Solicitors are not qualified to give advice on flood risk but there are a number of checks that can be undertaken on a buyer’s behalf which will give them a better understanding of the risks. Many solicitors have been lax at asking the right questions and banks have been lamentable at considering the appropriate risk to their security. 

The CML Handbook, for example, makes no direct mention of flood risk (other than requiring it to be an insured risk). The absence of legal enquirers has somewhat been addressed by the Conveyancing Protocol forms which now ask the vendor to disclose if the property has been flooded in the past, but is this the case of locking the gate after the horse has bolted?

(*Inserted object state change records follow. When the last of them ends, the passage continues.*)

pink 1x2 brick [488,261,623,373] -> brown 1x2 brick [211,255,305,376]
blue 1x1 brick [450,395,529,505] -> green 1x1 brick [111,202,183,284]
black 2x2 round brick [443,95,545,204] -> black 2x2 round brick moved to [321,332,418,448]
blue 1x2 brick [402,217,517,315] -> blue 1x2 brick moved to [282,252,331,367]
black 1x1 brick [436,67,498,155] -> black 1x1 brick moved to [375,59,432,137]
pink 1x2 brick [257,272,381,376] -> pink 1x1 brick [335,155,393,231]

Lawyers can expect a question coming soon on their PI Renewal forms along the following lines: 

Over the last five years what processes has the Firm (and any Prior Practice) had in place to ensure that clients were advised about flood risk and the availability of flood searches ? If there has been a material change in your procedures, please provide dates as appropriate.

And, while you may think I am scaremongering, ask yourself a simple question: 

Would you want to live in a home where there is real chance that you and your family would have to shovel out sludge and sewage? 

The answer is likely either ‘No’ or ‘only if it is very, very cheap’.

The housing market seems already to adjusting pricing for flood risk. Between 2008 and 2012 property prices rose in four out of the five Lincolnshire postcodes with the lowest flood risk. They fell in four out of the five areas of highest risk (see chart).  That's not just coincidence.